The Petersons compare Vampire Academy’s Aazh Naamori language to Latin in the real world

“When you’re creating these systems of grammar, you create the system. Will you use all of it? Not necessarily, but it’s got to be there because you’re creating the system,” David notes. “You’re not just creating isolated words, or you’re not just taking one line of dialogue and saying, ‘Well, translate everything I need to this and nothing else.’

“We always create lots of material that’s not used by the show. But it needs to be there for the entire language to work. Furthermore, you never know exactly what you are or are not going to need. I’ve been surprised where it was, like ‘My goodness, I never thought I would conjugate this verb in this way. And here we are.’”

“There is a baseline, though, where you can reach a point in grammar development and say ‘we know this will be enough’ for most of what we would typically get asked to do,” Jesse says. “That usually comes at a point where we’ve got basic clauses, we’ve got relative clauses, adverb clauses, these kinds of elements, questions, commands. Once you reach a certain point, you can say, ‘OK, this is this is probably going to get us really, really far.’

“In every language ,we always stop short of certain really complex grammatical features that we don’t tackle until we’re asked to do them. These are examples of, in English, what we call the headless relative clause, which we both hate. Something like, ‘I’ll take whatever you have.’ So a lot of times we’ll wait until we need it to decide how the language is going to do it. We never do those just out of fun.”

With the advancing capabilities of artificial intelligence, including chatbots, are the Petersons worried their work could be overtaken by technology?
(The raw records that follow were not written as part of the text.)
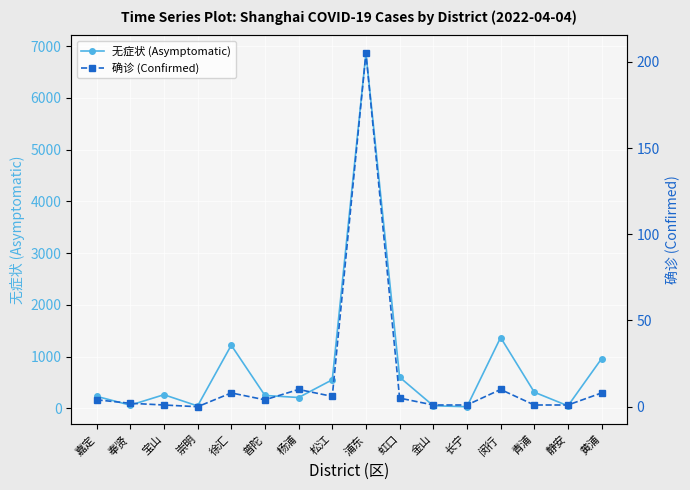

True or false: 确诊 (Confirmed) and 无症状 (Asymptomatic) intersect in this chart.

False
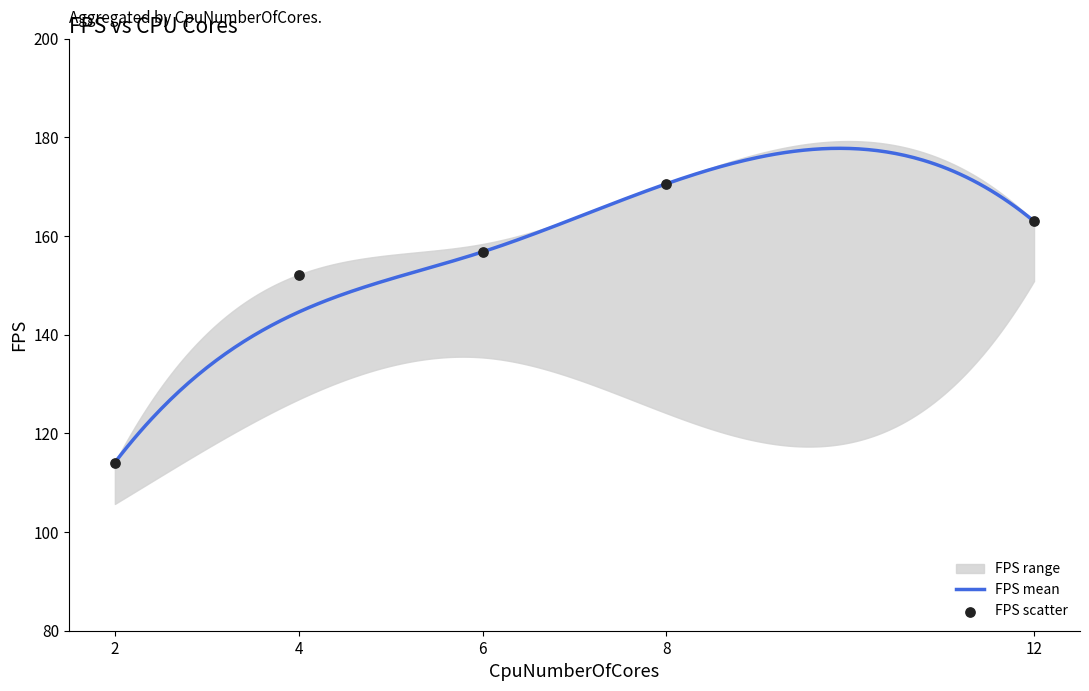

Which series has the largest total across all categories?

FPS_upper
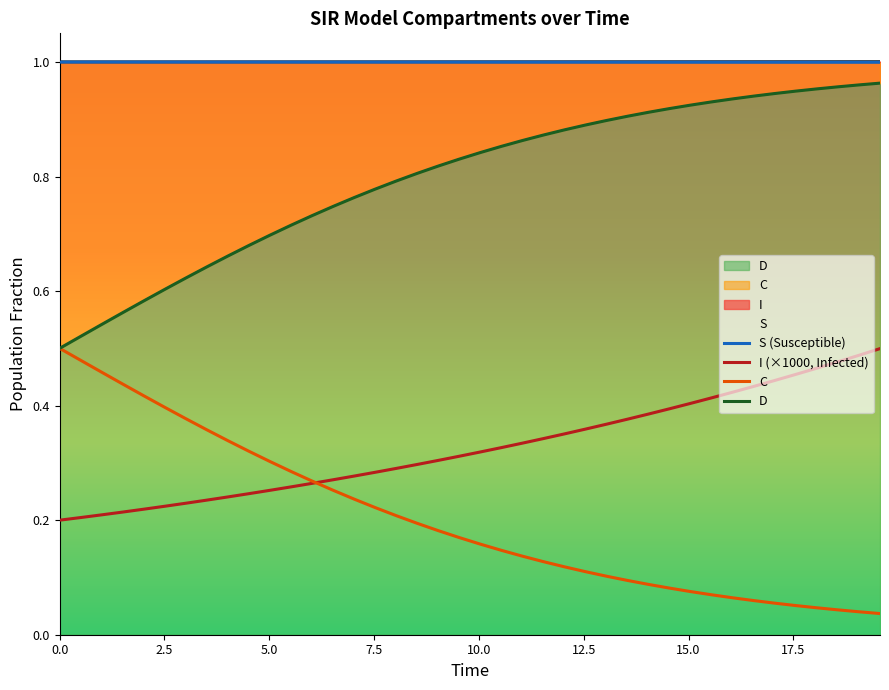

True or false: D and I (×1000, Infected) intersect in this chart.

False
For The 100, the couple had to create a future version of English

“They’ve been able to do this for ages,” David admits. “If it’s not ChatGPT, it was Google Translate, and before Google Translate, there was just making up gibberish, honestly. This is what Star Wars does. It’s what they’ve always done. It’s what they continue to do. So it’s just another one of those tools.

“But it’s not about what tools are present. It’s about whether you actually want something that is quality or if you don’t care. And if you don’t care, you’ll just use whatever tool is at hand to make up garbage. And they’ve done that in the past, they’ll continue to do that. But it’s not really going to keep me up at night. We have things that we’re doing. We do our work as well as we can.”

When fans take the time to learn the fictional languages they see on TV, it’s proof that David and Jesse’s work, and that of other language creators, is now another way of connecting with a hit series, and has been since Vulcan and Klingon were featured in the Star Trek series and films as far back as the 1960s. Klingon and Game of Thrones’ High Valyrian are even available to learn on language tutor app Duolingo.

“It’s a wonderful thing when fans can dig into something and see there’s actually something there. There’s something that repays their effort,” David says.

“It’s also something any fan can interact with,” Jesse adds, “whereas something like a prop from the show, you can only interact with it if you go to a certain museum or display, and even then you can’t usually touch it. But language is so just human and interaction based. That’s something they can really bite into.”